I already developed an early prototype for our studio use where we store our own limit and machine priority and only start only as many slave as we need. However the task is become more complicating now with extra features requested from our CG Sup. Not to go into too much detail, instead of using start/stop slave as way to control limit, we’ll be using this tools to assign pools instead.

eamsler · October 17, 2018, 2:19pm

This sounds like a licensing problem. Do the idle nodes turn a peach/orange colour? You may just need to buy 20% more licenses.

Pools can be a good solution. Their purpose is a way to group jobs by a secondary priority that can be arbitrary on a per-Slave bases, but it can work for other purposes

Panupat · October 17, 2018, 4:25pm

No we have no orange nodes. We have 100+ Deadline license. Our Redshift plugin only has a limit of 50-ish (we duplicated it from MayaBatch to give it its own limit separate from Vray). When all workstations come online af night or during weekend there are 20-30 idle stations after limit’s been met.

And about secondary pools, that was the way I hoped it would work, but it’s not. Let me try to explain what we ran into during out experimentation.

We have around 20 nodes which are our top-tier nodes. On these, we give them pools to be used as primary pool. Let’s say, main

On the rest of the workstations we only give them sub pool.

Still, when all the sub machines come online, some of the main WILL go idle.

Scott_Klupfel · July 10, 2020, 5:37am

Is this something that could be accommodated in Balancer?
I.E. Have on-prem balancing as well as cloud orchestration so that workers can be activated based on configurable algorithms?

My current plan is to disable workers on slower machines while the higher specification machines are available to accept jobs.

eamsler · July 10, 2020, 4:01pm

The Balancer is on a deprecation path at the moment, but you could in theory write a plugin that would activate machines in order.

Actually, thinking a bit farther down, you could enable/disable machines.

What’s worked out-of-the-box is enabling the power management as it has the ability to wake machines in a specific order.

NewJohnny · September 24, 2020, 5:22pm

This is a 15 year old problem that customers have been asking to be fixed and Thinkbox has refused to do anything about it. If this was a directive that came down from the top, it would be fixed within a week. It’s pretty clear to me that our needs don’t matter.

Eamsler, thanks for trying to help but band-aids are not the solution. If it comes down to buying a new render farm or giving up on Deadline, then I’ll be looking elsewhere.

Panupat · October 5, 2021, 10:04am

An update: I left my previous studio a year ago but at the end I wrote my own solution.

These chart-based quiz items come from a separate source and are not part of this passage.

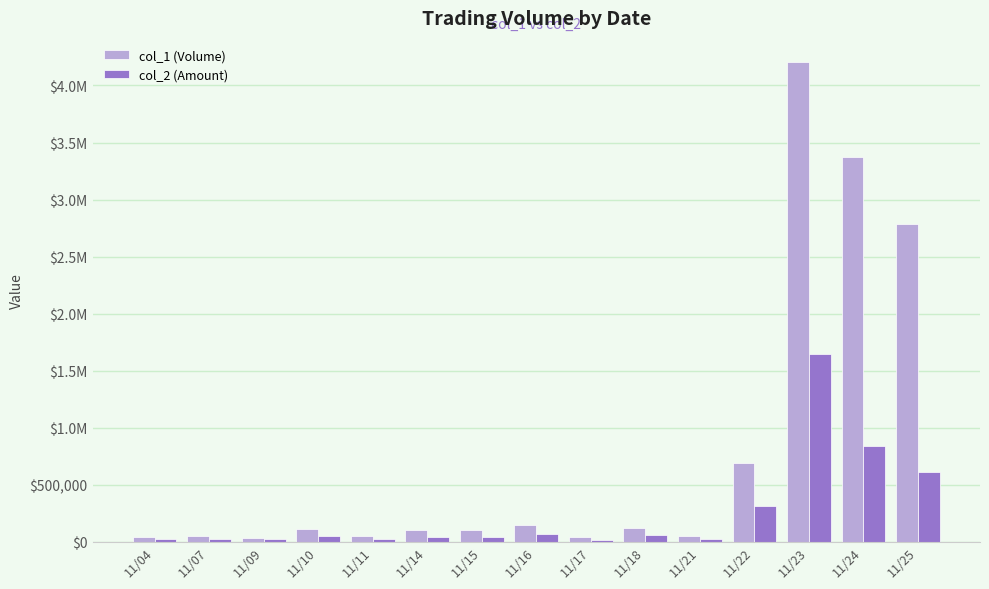

What are all the series names shown in the legend?

col_1 (Volume), col_2 (Amount)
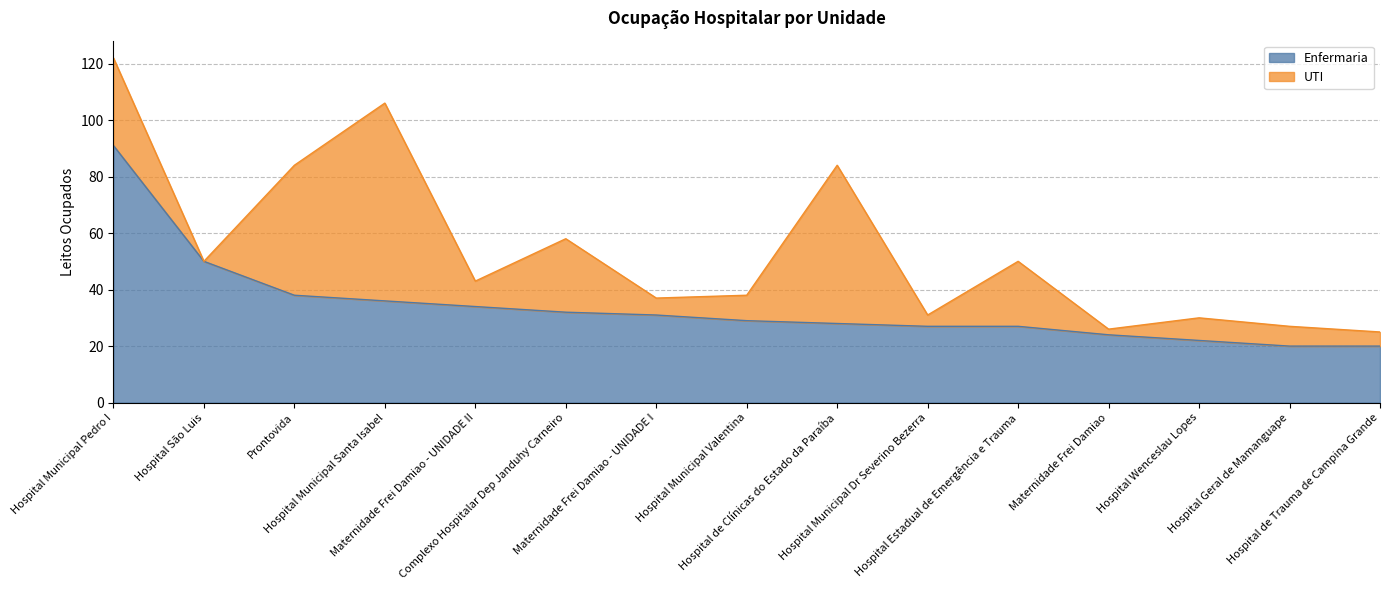

What is the sum of all values?

509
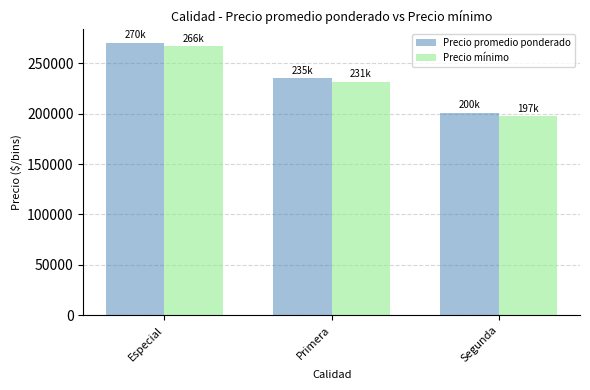

What position from the left is Primera?

2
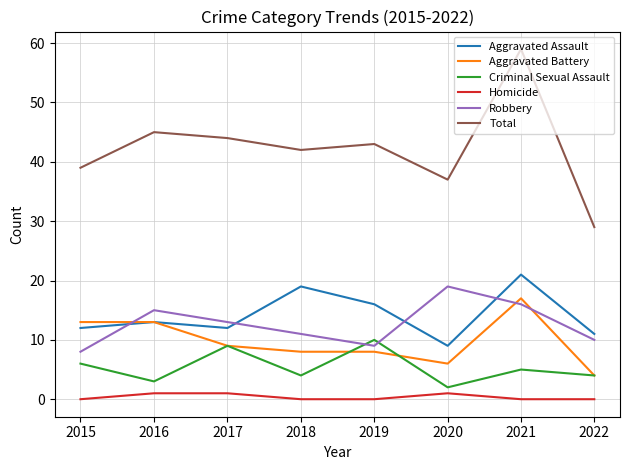

Which series has the largest range (max minus min)?

Total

I put all machines in our own database with a speed column. I then query the list sorted by speed, and send the start slave command only enough to fill our Redshift license plus 5 or so as backup. The rest of the slave I sent a force stop command. The script was set to run on a 15 minute interval with tools for artist to schedule their machine up to a month in advance when they wanted their workstation included/excluded from the farm.